>> START Excerpted records

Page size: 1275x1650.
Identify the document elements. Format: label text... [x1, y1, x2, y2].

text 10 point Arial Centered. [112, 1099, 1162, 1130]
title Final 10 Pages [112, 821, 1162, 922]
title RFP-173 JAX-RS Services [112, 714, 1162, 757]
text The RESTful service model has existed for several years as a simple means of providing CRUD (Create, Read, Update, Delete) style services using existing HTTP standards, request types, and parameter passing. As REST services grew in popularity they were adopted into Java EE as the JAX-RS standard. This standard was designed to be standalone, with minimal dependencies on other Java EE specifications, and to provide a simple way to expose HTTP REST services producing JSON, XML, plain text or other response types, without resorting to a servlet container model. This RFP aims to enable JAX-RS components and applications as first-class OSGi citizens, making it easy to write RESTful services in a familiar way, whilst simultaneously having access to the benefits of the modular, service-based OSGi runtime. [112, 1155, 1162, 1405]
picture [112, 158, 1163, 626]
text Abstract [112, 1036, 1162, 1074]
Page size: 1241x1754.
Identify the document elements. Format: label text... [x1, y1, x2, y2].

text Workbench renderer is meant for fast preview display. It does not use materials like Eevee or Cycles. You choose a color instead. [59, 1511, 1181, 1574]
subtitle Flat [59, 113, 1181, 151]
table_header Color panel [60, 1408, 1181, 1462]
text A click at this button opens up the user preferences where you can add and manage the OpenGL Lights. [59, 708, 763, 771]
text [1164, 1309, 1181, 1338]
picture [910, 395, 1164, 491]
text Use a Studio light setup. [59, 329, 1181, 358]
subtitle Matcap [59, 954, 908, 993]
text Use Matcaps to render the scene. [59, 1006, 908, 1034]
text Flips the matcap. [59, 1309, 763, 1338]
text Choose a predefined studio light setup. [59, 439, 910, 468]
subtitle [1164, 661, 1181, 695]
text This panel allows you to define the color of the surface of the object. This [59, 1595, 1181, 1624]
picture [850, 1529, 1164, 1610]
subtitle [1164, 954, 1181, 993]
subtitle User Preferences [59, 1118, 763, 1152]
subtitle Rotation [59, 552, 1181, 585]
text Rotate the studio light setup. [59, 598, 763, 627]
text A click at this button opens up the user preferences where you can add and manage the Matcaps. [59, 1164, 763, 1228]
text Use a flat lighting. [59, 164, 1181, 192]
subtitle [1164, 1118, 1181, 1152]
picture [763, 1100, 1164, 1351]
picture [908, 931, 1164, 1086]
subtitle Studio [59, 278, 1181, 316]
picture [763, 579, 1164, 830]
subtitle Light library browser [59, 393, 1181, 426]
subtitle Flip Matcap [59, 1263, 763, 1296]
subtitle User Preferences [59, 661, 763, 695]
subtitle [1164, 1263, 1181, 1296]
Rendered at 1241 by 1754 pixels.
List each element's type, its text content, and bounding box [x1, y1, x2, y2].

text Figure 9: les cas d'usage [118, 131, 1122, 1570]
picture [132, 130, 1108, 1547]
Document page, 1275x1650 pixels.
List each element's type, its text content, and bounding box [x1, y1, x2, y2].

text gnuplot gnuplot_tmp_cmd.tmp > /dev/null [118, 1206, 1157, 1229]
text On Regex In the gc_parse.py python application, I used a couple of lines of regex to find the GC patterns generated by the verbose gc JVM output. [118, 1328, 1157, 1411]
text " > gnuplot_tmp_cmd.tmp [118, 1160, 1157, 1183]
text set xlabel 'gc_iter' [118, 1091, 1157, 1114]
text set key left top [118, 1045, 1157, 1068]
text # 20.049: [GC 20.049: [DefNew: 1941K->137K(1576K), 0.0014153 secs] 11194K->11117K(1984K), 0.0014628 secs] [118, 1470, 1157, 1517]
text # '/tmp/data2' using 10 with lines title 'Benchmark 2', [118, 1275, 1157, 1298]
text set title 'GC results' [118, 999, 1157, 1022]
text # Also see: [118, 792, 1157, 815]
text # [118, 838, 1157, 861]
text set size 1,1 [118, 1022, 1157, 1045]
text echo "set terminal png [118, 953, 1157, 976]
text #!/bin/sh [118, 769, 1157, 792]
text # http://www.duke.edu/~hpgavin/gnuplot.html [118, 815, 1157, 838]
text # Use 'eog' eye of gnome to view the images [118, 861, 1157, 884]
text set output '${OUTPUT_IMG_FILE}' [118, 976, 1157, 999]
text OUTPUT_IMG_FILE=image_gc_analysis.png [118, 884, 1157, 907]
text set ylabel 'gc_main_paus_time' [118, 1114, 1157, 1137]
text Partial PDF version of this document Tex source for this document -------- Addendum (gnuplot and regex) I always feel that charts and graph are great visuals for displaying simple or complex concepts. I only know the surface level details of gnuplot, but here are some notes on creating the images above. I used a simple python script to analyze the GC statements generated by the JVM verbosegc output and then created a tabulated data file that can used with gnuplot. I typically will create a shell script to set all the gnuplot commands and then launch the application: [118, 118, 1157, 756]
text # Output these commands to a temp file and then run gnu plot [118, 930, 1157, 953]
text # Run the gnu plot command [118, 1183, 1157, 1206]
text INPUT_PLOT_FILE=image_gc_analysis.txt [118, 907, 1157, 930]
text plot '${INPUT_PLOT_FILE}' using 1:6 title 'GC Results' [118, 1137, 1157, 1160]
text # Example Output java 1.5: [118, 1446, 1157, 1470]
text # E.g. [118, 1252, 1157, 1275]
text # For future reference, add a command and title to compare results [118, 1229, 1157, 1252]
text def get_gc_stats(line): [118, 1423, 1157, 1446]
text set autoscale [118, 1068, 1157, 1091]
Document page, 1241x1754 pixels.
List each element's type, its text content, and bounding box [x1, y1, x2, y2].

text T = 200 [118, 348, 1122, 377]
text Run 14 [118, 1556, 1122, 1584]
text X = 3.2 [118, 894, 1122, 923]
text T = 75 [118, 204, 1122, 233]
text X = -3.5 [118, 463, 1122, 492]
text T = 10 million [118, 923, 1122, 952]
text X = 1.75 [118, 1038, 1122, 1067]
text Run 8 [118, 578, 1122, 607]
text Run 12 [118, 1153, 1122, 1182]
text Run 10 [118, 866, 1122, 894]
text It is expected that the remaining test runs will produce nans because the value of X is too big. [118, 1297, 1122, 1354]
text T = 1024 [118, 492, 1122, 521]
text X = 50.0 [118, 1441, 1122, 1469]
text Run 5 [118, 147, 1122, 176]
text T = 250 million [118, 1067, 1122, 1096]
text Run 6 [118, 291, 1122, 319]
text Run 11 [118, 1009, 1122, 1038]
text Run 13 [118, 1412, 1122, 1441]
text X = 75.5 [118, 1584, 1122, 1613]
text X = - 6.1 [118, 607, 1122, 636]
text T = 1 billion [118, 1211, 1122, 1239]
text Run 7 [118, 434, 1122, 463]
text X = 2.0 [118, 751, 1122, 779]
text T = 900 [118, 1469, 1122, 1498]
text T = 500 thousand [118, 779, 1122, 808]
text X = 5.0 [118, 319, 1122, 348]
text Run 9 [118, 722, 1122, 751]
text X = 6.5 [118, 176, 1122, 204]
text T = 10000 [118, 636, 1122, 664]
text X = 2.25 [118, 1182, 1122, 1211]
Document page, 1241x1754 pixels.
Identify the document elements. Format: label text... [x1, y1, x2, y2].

>> END Excerpted records

Short task: Return each line of the records above that contains the string "subtitle", matching case exactly.

Task response:
subtitle Flat [59, 113, 1181, 151]
subtitle Matcap [59, 954, 908, 993]
subtitle [1164, 661, 1181, 695]
subtitle [1164, 954, 1181, 993]
subtitle User Preferences [59, 1118, 763, 1152]
subtitle Rotation [59, 552, 1181, 585]
subtitle [1164, 1118, 1181, 1152]
subtitle Studio [59, 278, 1181, 316]
subtitle Light library browser [59, 393, 1181, 426]
subtitle Flip Matcap [59, 1263, 763, 1296]
subtitle User Preferences [59, 661, 763, 695]
subtitle [1164, 1263, 1181, 1296]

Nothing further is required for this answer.